Your goal
The entries are to be repeated in full, without any change.

━━━ Study material

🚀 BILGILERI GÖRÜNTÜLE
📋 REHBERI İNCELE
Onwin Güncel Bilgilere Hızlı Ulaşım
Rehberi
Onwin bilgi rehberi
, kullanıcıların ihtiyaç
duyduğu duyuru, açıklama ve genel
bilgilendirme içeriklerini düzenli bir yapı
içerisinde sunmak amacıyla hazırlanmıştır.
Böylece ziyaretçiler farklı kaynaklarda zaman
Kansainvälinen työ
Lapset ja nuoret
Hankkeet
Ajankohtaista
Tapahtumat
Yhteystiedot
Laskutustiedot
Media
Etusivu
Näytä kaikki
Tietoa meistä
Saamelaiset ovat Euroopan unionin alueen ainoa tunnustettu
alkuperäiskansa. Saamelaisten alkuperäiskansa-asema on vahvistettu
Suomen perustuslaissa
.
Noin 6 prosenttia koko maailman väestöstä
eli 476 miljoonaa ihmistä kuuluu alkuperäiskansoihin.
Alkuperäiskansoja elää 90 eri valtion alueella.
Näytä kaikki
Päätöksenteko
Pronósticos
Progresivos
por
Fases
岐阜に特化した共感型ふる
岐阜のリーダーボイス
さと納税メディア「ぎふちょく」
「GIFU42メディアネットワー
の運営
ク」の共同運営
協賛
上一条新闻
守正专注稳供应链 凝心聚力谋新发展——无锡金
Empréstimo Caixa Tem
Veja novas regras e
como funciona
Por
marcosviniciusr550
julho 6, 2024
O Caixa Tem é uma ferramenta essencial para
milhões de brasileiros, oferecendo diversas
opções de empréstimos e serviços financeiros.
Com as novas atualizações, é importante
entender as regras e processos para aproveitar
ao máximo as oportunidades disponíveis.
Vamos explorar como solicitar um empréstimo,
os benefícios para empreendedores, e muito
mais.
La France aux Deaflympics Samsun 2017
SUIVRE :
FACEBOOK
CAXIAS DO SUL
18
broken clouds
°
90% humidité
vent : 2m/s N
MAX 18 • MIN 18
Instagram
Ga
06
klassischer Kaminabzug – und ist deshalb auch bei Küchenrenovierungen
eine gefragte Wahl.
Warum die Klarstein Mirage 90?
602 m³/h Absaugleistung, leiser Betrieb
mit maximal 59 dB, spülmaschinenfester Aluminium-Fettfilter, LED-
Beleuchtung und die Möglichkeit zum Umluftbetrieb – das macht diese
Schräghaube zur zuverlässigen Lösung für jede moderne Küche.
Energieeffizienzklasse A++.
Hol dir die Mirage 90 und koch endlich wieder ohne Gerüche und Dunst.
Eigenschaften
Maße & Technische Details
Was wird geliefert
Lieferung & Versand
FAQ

━━━━━━

Response box
🚀 BILGILERI GÖRÜNTÜLE
📋 REHBERI İNCELE
Onwin Güncel Bilgilere Hızlı Ulaşım
Rehberi
Onwin bilgi rehberi
, kullanıcıların ihtiyaç
duyduğu duyuru, açıklama ve genel
bilgilendirme içeriklerini düzenli bir yapı
içerisinde sunmak amacıyla hazırlanmıştır.
Böylece ziyaretçiler farklı kaynaklarda zaman
Kansainvälinen työ
Lapset ja nuoret
Hankkeet
Ajankohtaista
Tapahtumat
Yhteystiedot
Laskutustiedot
Media
Etusivu
Näytä kaikki
Tietoa meistä
Saamelaiset ovat Euroopan unionin alueen ainoa tunnustettu
alkuperäiskansa. Saamelaisten alkuperäiskansa-asema on vahvistettu
Suomen perustuslaissa
.
Noin 6 prosenttia koko maailman väestöstä
eli 476 miljoonaa ihmistä kuuluu alkuperäiskansoihin.
Alkuperäiskansoja elää 90 eri valtion alueella.
Näytä kaikki
Päätöksenteko
Pronósticos
Progresivos
por
Fases
岐阜に特化した共感型ふる
岐阜のリーダーボイス
さと納税メディア「ぎふちょく」
「GIFU42メディアネットワー
の運営
ク」の共同運営
協賛
上一条新闻
守正专注稳供应链 凝心聚力谋新发展——无锡金
Empréstimo Caixa Tem
Veja novas regras e
como funciona
Por
marcosviniciusr550
julho 6, 2024
O Caixa Tem é uma ferramenta essencial para
milhões de brasileiros, oferecendo diversas
opções de empréstimos e serviços financeiros.
Com as novas atualizações, é importante
entender as regras e processos para aproveitar
ao máximo as oportunidades disponíveis.
Vamos explorar como solicitar um empréstimo,
os benefícios para empreendedores, e muito
mais.
La France aux Deaflympics Samsun 2017
SUIVRE :
FACEBOOK
CAXIAS DO SUL
18
broken clouds
°
90% humidité
vent : 2m/s N
MAX 18 • MIN 18
Instagram
Ga
06
klassischer Kaminabzug – und ist deshalb auch bei Küchenrenovierungen
eine gefragte Wahl.
Warum die Klarstein Mirage 90?
602 m³/h Absaugleistung, leiser Betrieb
mit maximal 59 dB, spülmaschinenfester Aluminium-Fettfilter, LED-
Beleuchtung und die Möglichkeit zum Umluftbetrieb – das macht diese
Schräghaube zur zuverlässigen Lösung für jede moderne Küche.
Energieeffizienzklasse A++.
Hol dir die Mirage 90 und koch endlich wieder ohne Gerüche und Dunst.
Eigenschaften
Maße & Technische Details
Was wird geliefert
Lieferung & Versand
FAQ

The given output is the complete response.